Bunuel wrote:
If x and n are integers such that x = 1^2 + 2^2 + 3^2 + . . . + n^2, what is the remainder when x is divided by 5?
(1) n is an even integer with a units digit less than 6.

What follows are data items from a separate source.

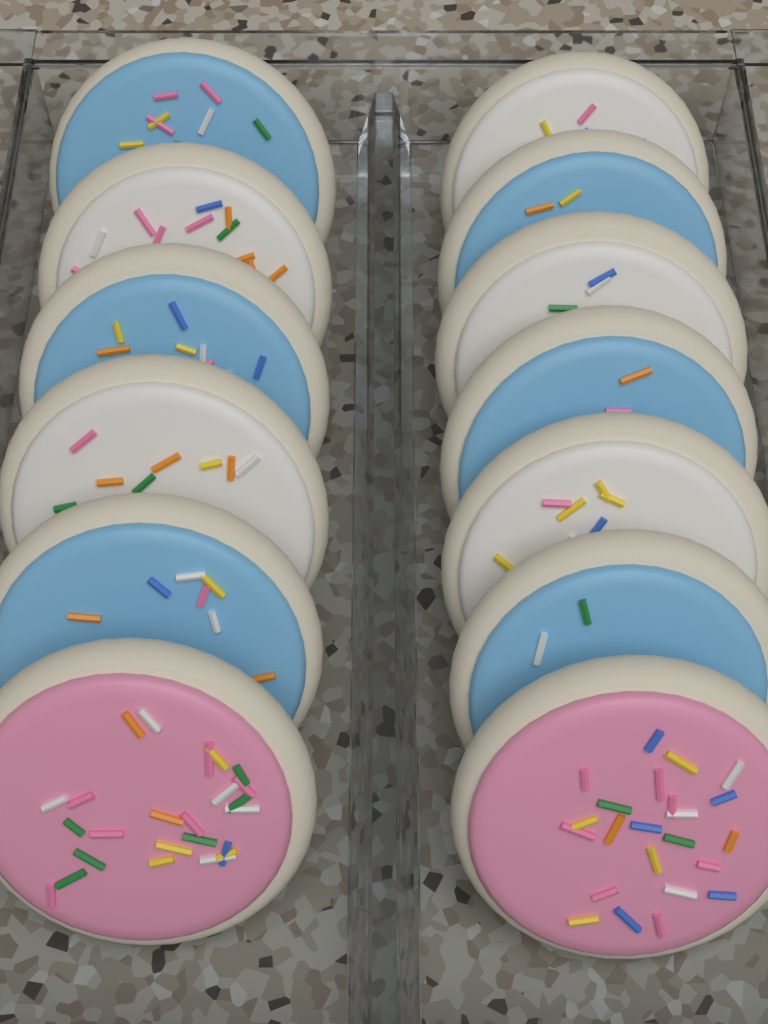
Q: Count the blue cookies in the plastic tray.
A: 6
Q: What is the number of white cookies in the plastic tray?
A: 5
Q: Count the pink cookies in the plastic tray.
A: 2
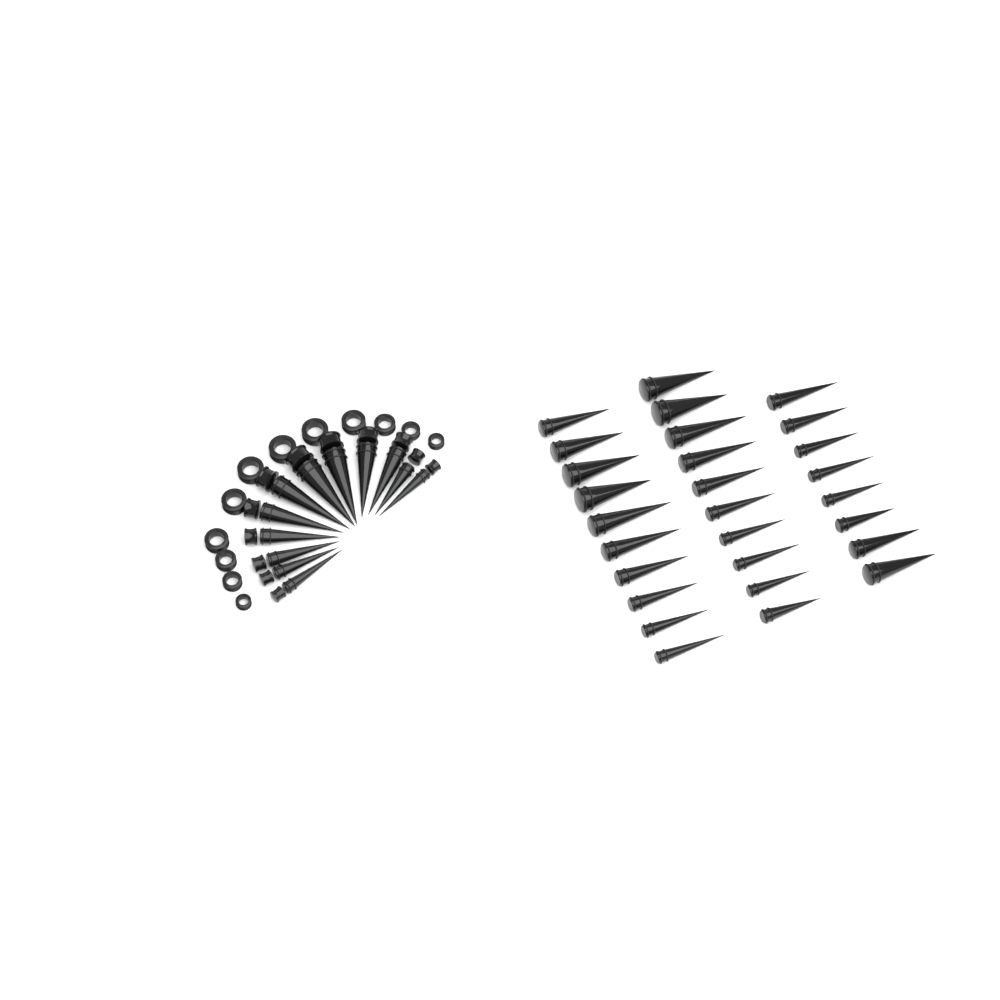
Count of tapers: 40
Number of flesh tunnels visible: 12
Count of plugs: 12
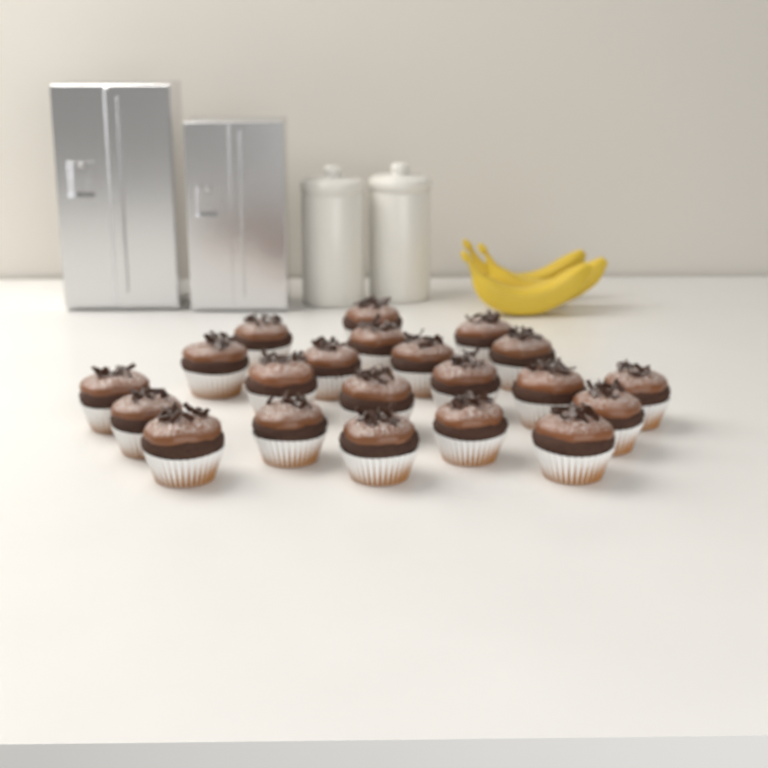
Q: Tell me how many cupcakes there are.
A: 21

(2) The units digit of n is 2.
(1) n=10 -----> 1 + 4 + 9 + 6 + 5 + 6 + 9 + 4 + 1 + 0 = 1 - 1 - 1 + 1 + 0 +1 - 1 - 1 + 1 + 0 = 0
n=20 -----> pattern repeats 2 times 0 + 0 = 0
...
n=2 ---> 1 + 4 = 5
n=12 ----> 0 + 0 = 0
...
n=4 ----> 1 + 4 + 9 + 6 = 1 - 1 - 1 + 1 = 0
n=14 -----> 0 + 0 = 0
...
Sufficient
(2) Single case from previous example. Sufficient.
Answer D
Another approach:
\(1^2 + 2^2 + 3^2 + 4^2 + 5^2 + 6^2 + 7^2 + 8^2 + 9^2 + 10^2 + 11^2 + 12^2 + ... =\)
\(= 1^2 + 2^2 + 3^2 + 4^2 + 5^2 + 6^2 + 7^2 + 8^2 + 9^2 + 0^2 + 1^2 + 2^2 + ... =\)
\(= 1^2 + 2^2 + (-2)^2 + (-1)^2 + 0^2 + 1^2 + 2^2 + (-2)^2 + 0^2 + 1^2 + 2^2 + ... =\)
\(= 1 + 4 + 4 + 1 + 1 + 4 + 4 + 1 + 0 + 1 + 4 + 4 + 0 + 1 + 4 ... =\)
\(= 1 - 1 - 1 + 1 + 1 - 1 - 1 + 1 + 0 + 1 - 1 - 1 + 0 + 1 - 1 ...\)
Units digits 0, 2 and 4 will give us clusters of 2, 4, 10
2 = 1 - 1 = 0
4 = 1 - 1 - 1 + 1 = 0
10 = 1 - 1 - 1 + 1 + 1 - 1 - 1 + 1 + 0 = 0
All the rest is just a combination of previous three.